# My horse died ... *Cry*



## Ranch Girl (Apr 4, 2010)

My horse died today. She layed down and couldn't get back up ... 
I'm so sad  I guess I just need some kind words, she was the sweetest and cutest horse ever. She was my baby.  But now I don't have a horse.  But I do still have her colt from last April.  I guess that's a good thing. I can always remember her by her colt "Little Bit" her colt. My horse's name was "Cocoa."


----------



## looptloop (Apr 4, 2010)

Aww, huge {{HUGS}}  I'm so sorry you lost Cocoa. I'll be thinking of you.....


----------



## lilhill (Apr 5, 2010)

I'm so sorry you lost your horse.  That's very sad.


----------



## michickenwrangler (Apr 5, 2010)

What happened?! It's always worse when it's sudden.

I'm so sorry.


----------



## ksalvagno (Apr 5, 2010)

I'm sorry that you lost your horse.


----------



## Horsiezz (Apr 5, 2010)

Im sorry. Do you have any pictures? We would all love to see.


----------



## freemotion (Apr 5, 2010)

Many of us have been there and understand your sorrow....  I'm sure Cocoa will always have a special place in your heart and your memory.
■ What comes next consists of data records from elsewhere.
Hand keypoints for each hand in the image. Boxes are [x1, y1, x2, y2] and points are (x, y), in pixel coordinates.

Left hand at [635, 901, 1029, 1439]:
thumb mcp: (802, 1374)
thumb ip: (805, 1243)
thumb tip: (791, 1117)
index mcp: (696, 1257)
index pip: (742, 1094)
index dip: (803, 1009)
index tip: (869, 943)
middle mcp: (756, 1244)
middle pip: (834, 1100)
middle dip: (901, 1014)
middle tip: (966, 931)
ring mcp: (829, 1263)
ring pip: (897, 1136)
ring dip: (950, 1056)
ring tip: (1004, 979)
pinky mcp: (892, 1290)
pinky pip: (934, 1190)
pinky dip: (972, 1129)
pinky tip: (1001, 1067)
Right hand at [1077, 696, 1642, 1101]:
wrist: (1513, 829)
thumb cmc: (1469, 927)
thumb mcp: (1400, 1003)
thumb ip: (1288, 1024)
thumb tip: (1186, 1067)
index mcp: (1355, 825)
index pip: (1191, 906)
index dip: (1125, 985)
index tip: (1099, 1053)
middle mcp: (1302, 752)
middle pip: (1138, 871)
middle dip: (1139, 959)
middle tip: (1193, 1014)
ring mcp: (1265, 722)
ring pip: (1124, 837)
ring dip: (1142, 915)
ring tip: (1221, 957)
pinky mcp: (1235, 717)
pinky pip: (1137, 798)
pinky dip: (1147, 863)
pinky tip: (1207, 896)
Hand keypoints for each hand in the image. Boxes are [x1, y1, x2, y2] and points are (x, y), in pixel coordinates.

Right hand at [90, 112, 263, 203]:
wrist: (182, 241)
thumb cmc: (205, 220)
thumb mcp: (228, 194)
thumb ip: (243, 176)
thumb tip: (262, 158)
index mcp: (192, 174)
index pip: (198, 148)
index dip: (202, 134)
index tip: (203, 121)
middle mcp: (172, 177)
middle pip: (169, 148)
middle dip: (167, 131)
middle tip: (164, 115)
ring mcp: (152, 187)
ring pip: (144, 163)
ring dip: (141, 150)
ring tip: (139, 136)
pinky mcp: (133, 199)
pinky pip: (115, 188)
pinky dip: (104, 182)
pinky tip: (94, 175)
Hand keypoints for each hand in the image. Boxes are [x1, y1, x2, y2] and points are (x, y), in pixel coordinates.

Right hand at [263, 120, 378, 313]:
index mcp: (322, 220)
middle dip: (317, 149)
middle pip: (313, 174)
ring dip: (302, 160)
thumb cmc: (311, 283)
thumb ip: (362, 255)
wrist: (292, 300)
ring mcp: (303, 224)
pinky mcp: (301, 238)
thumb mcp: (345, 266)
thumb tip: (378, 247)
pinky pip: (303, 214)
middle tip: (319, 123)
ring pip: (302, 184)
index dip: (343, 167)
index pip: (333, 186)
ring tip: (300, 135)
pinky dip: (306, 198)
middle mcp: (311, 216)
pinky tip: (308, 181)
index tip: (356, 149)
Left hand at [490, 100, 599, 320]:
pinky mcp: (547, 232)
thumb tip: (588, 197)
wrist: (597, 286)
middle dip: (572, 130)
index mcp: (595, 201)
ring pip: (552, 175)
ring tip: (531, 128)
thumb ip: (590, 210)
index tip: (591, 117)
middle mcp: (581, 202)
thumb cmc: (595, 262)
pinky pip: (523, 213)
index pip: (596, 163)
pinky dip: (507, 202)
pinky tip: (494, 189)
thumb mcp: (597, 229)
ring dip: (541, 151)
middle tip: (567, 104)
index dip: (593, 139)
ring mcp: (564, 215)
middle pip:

Remember, when you are ready, there are a lot of horses out there that would be blessed by the love you have to share.


----------



## SweetDreams (Apr 5, 2010)

I'm so sorry to hear that....
{{Hugs}}


----------



## ducks4you (Apr 5, 2010)

--I'm SSOOO  Sorry!!!  Lost 3, myself, in 2 years--OLD friends.    I understand--She WILL be missed, always.


----------



## Ranch Girl (Apr 5, 2010)

Thanks everyone.  She had a colt last year but he doesn't really look  anything like her. She was a black & white paint mare. 
What happened to her ... well she was a very picky eater and didn't like hay, only grain and sweet feed. Last year we had to take her to a vet to get her checked on because she was getting so skinny and the vet said she had about 100 pounds of sand in her. He gave us some stuff to give her and she was going to have a baby this month but that stuff that vet gave us to give to her killed her baby and she had it last October, of course it was a female colt ...  So after that she had gotten alot fatter and everything, but then last winter she started getting skinny again and then she layed down and couldn't get up yesterday and she had made a big hole were she had layed down 2 nights ago and then she couldn't get up.  
We had to put her down   ...                               
Cocoa, my beloved horse that is not longer with us.


----------



## MissDanni (Apr 5, 2010)

BIG HUGS!!!!!!!


----------



## michickenwrangler (Apr 5, 2010)

Ranch Girl said:
			
		

> Thanks everyone.  She had a colt last year but he doesn't really look  anything like her. She was a black & white paint mare.
> What happened to her ... well she was a very picky eater and didn't like hay, only grain and sweet feed. Last year we had to take her to a vet to get her checked on because she was getting so skinny and the vet said she had about 100 pounds of sand in her. He gave us some stuff to give her and she was going to have a baby this month but that stuff that vet gave us to give to her killed her baby and she had it last October, of course it was a female colt ...  So after that she had gotten alot fatter and everything, but then last winter she started getting skinny again and then she layed down and couldn't get up yesterday and she had made a big hole were she had layed down 2 nights ago and then she couldn't get up.
> We had to put her down   ...
> Cocoa, my beloved horse that is not longer with us.
> http://www.backyardherds.com/forum/uploads/1489_cocoa_eating_grass.jpg


A similar thing happened to a friend's daughter's horse a few years ago. Beautiful little tri-colored Racking Horse mare. She was acting weird when being ridden. A few days later she was in excriciating pain. Vet was called out, found out that she had sand in her (not sure how much) that had basically turned to cement inside of her. Both daughter and mom still get choked up thinking about her.


----------



## Ranch Girl (Apr 5, 2010)

That's too bad! 
We think she had worms or something. They had a huge wheat field and the wheat was super green! She should have been gaining weight.


----------



## Horsiezz (Apr 6, 2010)

Ranch Girl said:
			
		

> Thanks everyone.  She had a colt last year but he doesn't really look  anything like her. She was a black & white paint mare.
> What happened to her ... well she was a very picky eater and didn't like hay, only grain and sweet feed. Last year we had to take her to a vet to get her checked on because she was getting so skinny and the vet said she had about 100 pounds of sand in her. He gave us some stuff to give her and she was going to have a baby this month but that stuff that vet gave us to give to her killed her baby and she had it last October, of course it was a female colt ...  So after that she had gotten alot fatter and everything, but then last winter she started getting skinny again and then she layed down and couldn't get up yesterday and she had made a big hole were she had layed down 2 nights ago and then she couldn't get up.
> We had to put her down   ...
> Cocoa, my beloved horse that is not longer with us.
> http://www.backyardherds.com/forum/uploads/1489_cocoa_eating_grass.jpg


Thats sooo sad.  Sorry to hear.  She is a beautiful mare,though.  
Atleast you will have a nice colt to work with,and carry on her legacy.


----------



## Pardenx3 (Apr 7, 2010)

I'm so sorry. It sounds like colic to me.


----------



## meme (Apr 7, 2010)

I`m very sorry your horse died  What is funny and sad at the same time is that my neighbor has a horse that is named little bit to, and it died three days ago. good luck.





                                       sorry your horse died,
                                       see ya


----------